Problem details: Copy the listing below verbatim, line for line.

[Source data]
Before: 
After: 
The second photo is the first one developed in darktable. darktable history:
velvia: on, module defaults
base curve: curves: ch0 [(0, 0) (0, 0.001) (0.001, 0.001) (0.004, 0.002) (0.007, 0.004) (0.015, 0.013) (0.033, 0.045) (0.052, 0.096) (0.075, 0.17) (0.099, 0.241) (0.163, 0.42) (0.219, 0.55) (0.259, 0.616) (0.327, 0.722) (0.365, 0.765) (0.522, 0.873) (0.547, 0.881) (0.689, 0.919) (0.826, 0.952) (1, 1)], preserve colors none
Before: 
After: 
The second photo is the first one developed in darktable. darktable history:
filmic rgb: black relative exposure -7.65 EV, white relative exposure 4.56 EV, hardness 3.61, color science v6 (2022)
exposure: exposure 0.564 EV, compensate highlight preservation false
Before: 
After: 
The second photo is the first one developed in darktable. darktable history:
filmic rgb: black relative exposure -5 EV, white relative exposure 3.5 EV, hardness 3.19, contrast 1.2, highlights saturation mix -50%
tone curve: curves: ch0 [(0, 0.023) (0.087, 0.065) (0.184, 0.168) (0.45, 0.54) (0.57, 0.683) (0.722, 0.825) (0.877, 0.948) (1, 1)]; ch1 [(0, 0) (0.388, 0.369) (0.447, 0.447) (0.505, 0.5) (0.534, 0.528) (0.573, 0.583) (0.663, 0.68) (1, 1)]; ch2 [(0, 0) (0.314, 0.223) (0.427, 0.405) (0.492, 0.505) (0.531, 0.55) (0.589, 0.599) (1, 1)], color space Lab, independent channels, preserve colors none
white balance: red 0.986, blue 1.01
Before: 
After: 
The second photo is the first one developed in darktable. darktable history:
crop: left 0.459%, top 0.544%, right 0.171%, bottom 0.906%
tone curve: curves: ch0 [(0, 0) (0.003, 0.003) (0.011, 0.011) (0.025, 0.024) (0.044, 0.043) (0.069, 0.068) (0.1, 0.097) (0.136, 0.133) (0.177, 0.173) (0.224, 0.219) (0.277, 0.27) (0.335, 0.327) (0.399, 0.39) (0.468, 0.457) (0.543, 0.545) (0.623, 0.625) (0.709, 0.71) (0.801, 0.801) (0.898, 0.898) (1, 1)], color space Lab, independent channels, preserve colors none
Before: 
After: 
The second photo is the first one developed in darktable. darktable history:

Full answer:
Before: 
After: 
The second photo is the first one developed in darktable. darktable history:
velvia: on, module defaults
base curve: curves: ch0 [(0, 0) (0, 0.001) (0.001, 0.001) (0.004, 0.002) (0.007, 0.004) (0.015, 0.013) (0.033, 0.045) (0.052, 0.096) (0.075, 0.17) (0.099, 0.241) (0.163, 0.42) (0.219, 0.55) (0.259, 0.616) (0.327, 0.722) (0.365, 0.765) (0.522, 0.873) (0.547, 0.881) (0.689, 0.919) (0.826, 0.952) (1, 1)], preserve colors none
Before: 
After: 
The second photo is the first one developed in darktable. darktable history:
filmic rgb: black relative exposure -7.65 EV, white relative exposure 4.56 EV, hardness 3.61, color science v6 (2022)
exposure: exposure 0.564 EV, compensate highlight preservation false
Before: 
After: 
The second photo is the first one developed in darktable. darktable history:
filmic rgb: black relative exposure -5 EV, white relative exposure 3.5 EV, hardness 3.19, contrast 1.2, highlights saturation mix -50%
tone curve: curves: ch0 [(0, 0.023) (0.087, 0.065) (0.184, 0.168) (0.45, 0.54) (0.57, 0.683) (0.722, 0.825) (0.877, 0.948) (1, 1)]; ch1 [(0, 0) (0.388, 0.369) (0.447, 0.447) (0.505, 0.5) (0.534, 0.528) (0.573, 0.583) (0.663, 0.68) (1, 1)]; ch2 [(0, 0) (0.314, 0.223) (0.427, 0.405) (0.492, 0.505) (0.531, 0.55) (0.589, 0.599) (1, 1)], color space Lab, independent channels, preserve colors none
white balance: red 0.986, blue 1.01
Before: 
After: 
The second photo is the first one developed in darktable. darktable history:
crop: left 0.459%, top 0.544%, right 0.171%, bottom 0.906%
tone curve: curves: ch0 [(0, 0) (0.003, 0.003) (0.011, 0.011) (0.025, 0.024) (0.044, 0.043) (0.069, 0.068) (0.1, 0.097) (0.136, 0.133) (0.177, 0.173) (0.224, 0.219) (0.277, 0.27) (0.335, 0.327) (0.399, 0.39) (0.468, 0.457) (0.543, 0.545) (0.623, 0.625) (0.709, 0.71) (0.801, 0.801) (0.898, 0.898) (1, 1)], color space Lab, independent channels, preserve colors none
Before: 
After: 
The second photo is the first one developed in darktable. darktable history:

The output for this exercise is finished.